Max and Percy were occasionally glancing over at Rhonda and Liesl. A waiter refilled Liesl’s glass. The canapés were running low. Liesl needed a moment alone with Rhonda more than she needed the canapés to be refreshed. She took a sip of her wine and made a hand signal to one of the waiters, hoping he would understand to see to the food. Her glass was refilled again.
“Will the Plantin lecture be soon?” the wig asked.
Rhonda looked up at Liesl and waited for the answer. She would have heard about the acquisition, too, and as a student of languages, she might have personal interest in the object.

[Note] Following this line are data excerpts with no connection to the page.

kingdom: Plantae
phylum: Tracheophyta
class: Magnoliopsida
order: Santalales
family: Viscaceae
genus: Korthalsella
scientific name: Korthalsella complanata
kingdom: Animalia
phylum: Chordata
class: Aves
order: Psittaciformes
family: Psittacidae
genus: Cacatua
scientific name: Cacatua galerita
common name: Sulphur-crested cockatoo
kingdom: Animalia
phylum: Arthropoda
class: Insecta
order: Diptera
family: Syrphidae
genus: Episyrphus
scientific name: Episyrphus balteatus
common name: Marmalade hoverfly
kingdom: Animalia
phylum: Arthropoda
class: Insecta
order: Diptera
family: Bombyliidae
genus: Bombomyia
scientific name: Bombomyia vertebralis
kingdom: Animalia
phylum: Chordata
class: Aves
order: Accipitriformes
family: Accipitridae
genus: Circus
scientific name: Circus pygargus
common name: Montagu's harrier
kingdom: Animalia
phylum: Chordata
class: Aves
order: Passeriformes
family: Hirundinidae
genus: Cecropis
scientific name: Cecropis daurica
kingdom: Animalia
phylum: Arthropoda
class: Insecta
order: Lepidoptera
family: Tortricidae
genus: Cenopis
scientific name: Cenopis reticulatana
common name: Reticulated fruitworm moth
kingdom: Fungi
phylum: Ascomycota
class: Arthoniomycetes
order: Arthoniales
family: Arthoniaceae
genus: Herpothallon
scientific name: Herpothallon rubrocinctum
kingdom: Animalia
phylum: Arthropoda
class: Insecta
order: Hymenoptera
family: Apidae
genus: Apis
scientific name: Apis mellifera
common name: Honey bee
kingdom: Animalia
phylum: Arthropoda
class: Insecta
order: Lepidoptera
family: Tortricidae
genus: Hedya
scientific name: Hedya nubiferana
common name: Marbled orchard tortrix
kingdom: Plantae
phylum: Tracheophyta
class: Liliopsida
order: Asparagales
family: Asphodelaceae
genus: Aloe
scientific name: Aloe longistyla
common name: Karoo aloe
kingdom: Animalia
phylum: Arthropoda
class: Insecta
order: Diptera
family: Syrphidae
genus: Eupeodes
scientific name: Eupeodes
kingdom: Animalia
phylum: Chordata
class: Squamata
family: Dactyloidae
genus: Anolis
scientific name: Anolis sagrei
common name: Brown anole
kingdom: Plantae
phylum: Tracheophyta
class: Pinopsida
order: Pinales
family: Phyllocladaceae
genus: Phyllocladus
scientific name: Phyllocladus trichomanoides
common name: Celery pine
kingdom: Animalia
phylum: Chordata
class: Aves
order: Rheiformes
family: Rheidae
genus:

“It’s not yet scheduled,” Liesl said.
“A fine book, though?”
Liesl agreed that it was but explained that it was actually several books. That the Plantin was bound into multiple volumes.
“It’s very educational,” said the wig. “But I wish it were printed on something vegan.”
“Printing on vellum was a standard practice of the time,” Liesl said.
Rhonda put the Perrier up to her lips and kept it there for longer than was necessary to take a sip of water.
“The idea that sheep and ewes shed blood to print a bible just turns my stomach. My grandson and I are vegans. Do you know what that is?”
The head caterer came into the room and tapped Liesl on the shoulder. She placed her glass on the nearest surface, offered her apologies, and got as far away from the wig as possible. The caterer explained that the reason the canapés had not been refreshed was because there were no more canapés, which was a disaster at a donor event almost on par with the guest speaker getting into a row with an important donor. The suits were hungry. She instructed the catering team to more aggressively circulate with the wine. If their glasses were full, the donors wouldn’t notice that their stomachs weren’t.